И все-таки недостатки Короленко очень похожи на достоинства; и все-таки, несмотря на все его эстетические погрешности, фигура его является одной из самых привлекательных в новейшей русской словесности. Чарует на многих его страницах трогательный и мягкий романтизм, нежная меланхолия, в тихом свете которой виднеются заблудившиеся в мире сиротливые души и милые образы детей: маленькая степенная женщина Эвелина, сначала так испугавшаяся и потом так пожалевшая слепого мальчика; или бледная Маруся, изнемогшая от серых камней подземелья и в предсмертные минуты ревниво прижимавшая к себе чужую куклу; или другая бедная девочка, затерянная между скал и вод Сибири и смеявшаяся таким слабым смехом, «точно кто перекладывал кусочки стекла».

«Когда же пришло время и нам оставить тихий родной город… в последний день, мы оба, полные жизни и надежды, произносили над маленькой могилкой свои обеты». Так говорит о себе и своей сестре маленький герой «Дурного общества». И это понятно и печально всем, потому что все когда-нибудь, в буквальном или, уж наверное, в нравственном смысле, оставляют тихий родной город, близкие могилы и уходя в даль, ни трудно потом найти другую родину, и мир чужой, и зовут к себе покинуше жизни и могилы. Короленко создал образы таких людей, которые не могут откликнуться на этот зов и, тоскуя, бродят в огромном мире, заброшенные вдаль от родного угла. Какая печаль, когда далеко близкое сердцу! И Короленко знает эту трагедию пространства – своеобразную вариацию на ницшеанский «пафос расстояния», он знает те роковые часы, когда «чужая сторона враждебно веет своим мраком и холодом, когда пред встревоженным воображением грозно встают неизмеримою, неодолимою далью все эти горы, леса, бесконечные степи, которые залегли между тобой и всем дорогим, далеким, потерянным». Он рассказывает, как вихрь судьбы беспощадно отметает людей друг от друга, как ищут они друг друга в большой Америке и по всему большому свету и один не может потом найти другого. К Тимохе, невольному гостю негостеприимного Севера, много лет назад приходил как-то человек из родного края, но не застал его и только велел передать ему, что дочку его замуж выдали. «Правда ли, нет ли, – замечает по этому поводу Тимоха, – я, брат, и не знаю». Так затериваются в мире человеческие души.

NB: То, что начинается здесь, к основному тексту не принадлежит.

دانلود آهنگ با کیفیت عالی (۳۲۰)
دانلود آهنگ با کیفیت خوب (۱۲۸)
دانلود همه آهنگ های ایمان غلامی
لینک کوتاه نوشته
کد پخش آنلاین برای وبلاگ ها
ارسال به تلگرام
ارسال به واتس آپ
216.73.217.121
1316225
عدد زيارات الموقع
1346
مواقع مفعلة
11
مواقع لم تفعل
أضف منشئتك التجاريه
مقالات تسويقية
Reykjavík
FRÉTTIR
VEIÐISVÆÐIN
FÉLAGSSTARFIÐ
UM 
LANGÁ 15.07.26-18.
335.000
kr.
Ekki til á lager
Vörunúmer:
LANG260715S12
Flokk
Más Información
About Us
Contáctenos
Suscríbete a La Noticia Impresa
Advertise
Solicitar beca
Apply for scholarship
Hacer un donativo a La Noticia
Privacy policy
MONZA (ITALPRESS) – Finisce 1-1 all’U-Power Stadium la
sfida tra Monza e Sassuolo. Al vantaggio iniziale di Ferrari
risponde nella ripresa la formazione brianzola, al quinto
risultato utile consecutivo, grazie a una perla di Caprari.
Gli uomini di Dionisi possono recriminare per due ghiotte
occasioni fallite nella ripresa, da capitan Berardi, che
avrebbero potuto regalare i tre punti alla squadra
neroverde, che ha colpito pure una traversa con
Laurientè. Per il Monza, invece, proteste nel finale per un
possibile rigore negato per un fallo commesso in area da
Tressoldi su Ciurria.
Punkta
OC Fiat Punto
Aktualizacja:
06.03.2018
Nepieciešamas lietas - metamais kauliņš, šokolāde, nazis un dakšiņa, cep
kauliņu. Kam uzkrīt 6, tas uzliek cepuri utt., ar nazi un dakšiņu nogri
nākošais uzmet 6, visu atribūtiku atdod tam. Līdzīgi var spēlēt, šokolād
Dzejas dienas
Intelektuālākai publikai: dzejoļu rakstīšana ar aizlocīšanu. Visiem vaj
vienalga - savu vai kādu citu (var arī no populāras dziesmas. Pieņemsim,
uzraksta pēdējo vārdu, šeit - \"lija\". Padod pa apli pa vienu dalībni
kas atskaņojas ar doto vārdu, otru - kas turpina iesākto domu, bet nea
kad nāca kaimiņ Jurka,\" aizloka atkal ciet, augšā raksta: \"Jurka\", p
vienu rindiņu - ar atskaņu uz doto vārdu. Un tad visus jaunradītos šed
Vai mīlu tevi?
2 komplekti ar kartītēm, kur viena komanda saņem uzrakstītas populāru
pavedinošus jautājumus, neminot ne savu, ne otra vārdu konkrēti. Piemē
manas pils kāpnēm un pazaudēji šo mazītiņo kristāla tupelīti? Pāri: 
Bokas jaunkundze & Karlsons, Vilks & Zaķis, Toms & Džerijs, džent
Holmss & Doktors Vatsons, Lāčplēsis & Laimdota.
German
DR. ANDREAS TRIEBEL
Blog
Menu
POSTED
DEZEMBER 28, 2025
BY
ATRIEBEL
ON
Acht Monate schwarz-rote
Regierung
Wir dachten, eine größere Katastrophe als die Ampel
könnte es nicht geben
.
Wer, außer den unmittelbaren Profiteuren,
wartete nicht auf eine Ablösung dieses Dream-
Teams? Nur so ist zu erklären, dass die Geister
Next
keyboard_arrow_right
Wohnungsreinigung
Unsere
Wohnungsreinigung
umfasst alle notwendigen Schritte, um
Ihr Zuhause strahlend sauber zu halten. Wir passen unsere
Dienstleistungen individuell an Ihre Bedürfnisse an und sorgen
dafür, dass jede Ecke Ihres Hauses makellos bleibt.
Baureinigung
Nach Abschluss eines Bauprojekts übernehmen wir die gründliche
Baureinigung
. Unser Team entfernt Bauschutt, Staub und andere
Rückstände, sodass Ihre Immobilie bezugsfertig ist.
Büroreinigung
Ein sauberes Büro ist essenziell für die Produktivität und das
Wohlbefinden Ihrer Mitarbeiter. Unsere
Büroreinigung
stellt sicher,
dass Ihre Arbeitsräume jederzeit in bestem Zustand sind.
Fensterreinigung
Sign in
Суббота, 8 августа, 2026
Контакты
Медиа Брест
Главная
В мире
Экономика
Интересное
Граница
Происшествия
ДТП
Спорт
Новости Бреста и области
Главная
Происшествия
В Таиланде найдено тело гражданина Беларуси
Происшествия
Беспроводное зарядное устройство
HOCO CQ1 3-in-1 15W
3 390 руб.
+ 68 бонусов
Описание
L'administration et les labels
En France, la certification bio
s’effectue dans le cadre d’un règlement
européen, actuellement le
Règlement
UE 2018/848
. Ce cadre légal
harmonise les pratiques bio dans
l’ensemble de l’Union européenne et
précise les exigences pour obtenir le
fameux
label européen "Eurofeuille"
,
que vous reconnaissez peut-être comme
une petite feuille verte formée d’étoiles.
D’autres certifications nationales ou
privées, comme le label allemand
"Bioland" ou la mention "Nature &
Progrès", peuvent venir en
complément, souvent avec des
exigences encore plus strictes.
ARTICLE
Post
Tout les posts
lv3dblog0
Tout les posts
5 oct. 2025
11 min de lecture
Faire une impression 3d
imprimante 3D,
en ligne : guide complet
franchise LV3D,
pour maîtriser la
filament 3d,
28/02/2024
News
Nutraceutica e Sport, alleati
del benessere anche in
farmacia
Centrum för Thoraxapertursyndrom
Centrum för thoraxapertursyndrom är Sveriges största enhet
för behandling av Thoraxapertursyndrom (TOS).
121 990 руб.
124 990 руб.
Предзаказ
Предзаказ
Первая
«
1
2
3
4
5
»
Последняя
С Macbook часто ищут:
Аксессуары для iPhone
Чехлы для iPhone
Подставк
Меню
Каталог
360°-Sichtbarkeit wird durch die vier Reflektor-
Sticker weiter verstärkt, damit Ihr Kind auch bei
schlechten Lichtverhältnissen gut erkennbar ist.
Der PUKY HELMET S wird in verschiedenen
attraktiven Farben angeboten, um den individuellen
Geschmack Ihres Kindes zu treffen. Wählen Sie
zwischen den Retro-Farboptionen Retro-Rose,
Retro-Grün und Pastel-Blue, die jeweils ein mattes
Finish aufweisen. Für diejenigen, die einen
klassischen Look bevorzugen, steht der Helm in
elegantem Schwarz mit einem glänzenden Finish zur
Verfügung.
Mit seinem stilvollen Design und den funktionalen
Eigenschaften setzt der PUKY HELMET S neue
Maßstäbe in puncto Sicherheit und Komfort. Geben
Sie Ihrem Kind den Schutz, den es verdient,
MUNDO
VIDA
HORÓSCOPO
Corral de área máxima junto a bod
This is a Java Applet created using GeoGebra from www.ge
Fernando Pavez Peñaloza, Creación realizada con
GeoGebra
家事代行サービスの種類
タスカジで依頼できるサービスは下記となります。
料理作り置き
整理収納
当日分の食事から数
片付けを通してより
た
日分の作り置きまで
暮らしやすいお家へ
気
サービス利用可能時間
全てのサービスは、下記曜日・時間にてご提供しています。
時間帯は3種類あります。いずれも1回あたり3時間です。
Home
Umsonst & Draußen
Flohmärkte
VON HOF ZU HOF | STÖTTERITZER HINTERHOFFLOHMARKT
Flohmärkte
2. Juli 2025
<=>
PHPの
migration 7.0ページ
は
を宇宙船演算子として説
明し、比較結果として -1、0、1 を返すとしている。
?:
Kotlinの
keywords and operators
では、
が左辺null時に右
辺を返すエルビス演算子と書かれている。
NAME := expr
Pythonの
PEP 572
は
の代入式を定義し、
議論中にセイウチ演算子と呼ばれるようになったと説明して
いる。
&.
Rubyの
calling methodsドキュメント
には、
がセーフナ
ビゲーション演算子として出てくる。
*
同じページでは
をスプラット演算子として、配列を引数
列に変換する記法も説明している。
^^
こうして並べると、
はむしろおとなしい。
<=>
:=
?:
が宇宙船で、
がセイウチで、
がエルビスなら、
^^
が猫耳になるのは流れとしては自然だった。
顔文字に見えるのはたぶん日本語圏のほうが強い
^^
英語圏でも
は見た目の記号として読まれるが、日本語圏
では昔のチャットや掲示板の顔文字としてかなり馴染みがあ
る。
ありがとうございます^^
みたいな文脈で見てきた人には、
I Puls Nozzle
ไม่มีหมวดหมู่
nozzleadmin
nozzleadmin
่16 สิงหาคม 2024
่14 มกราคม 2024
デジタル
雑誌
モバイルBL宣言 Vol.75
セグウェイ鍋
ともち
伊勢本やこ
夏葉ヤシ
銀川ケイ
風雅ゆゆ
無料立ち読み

Но их находит, на них любовно указует зоркий сердцем писатель, который сам испытал и видел много скорби и зла, но который не сомневался в добре и любил человеческое лицо. И, кажется, эту веру и эту любовь непоколебленными донес он до самой могилы своей, хотя он и умер в такой час истории, когда его родная страна представляла собою жестокое опровержение и любви, и добра, и человечности – всего, чему так достойно служил Короленко делом и словом своей жизни.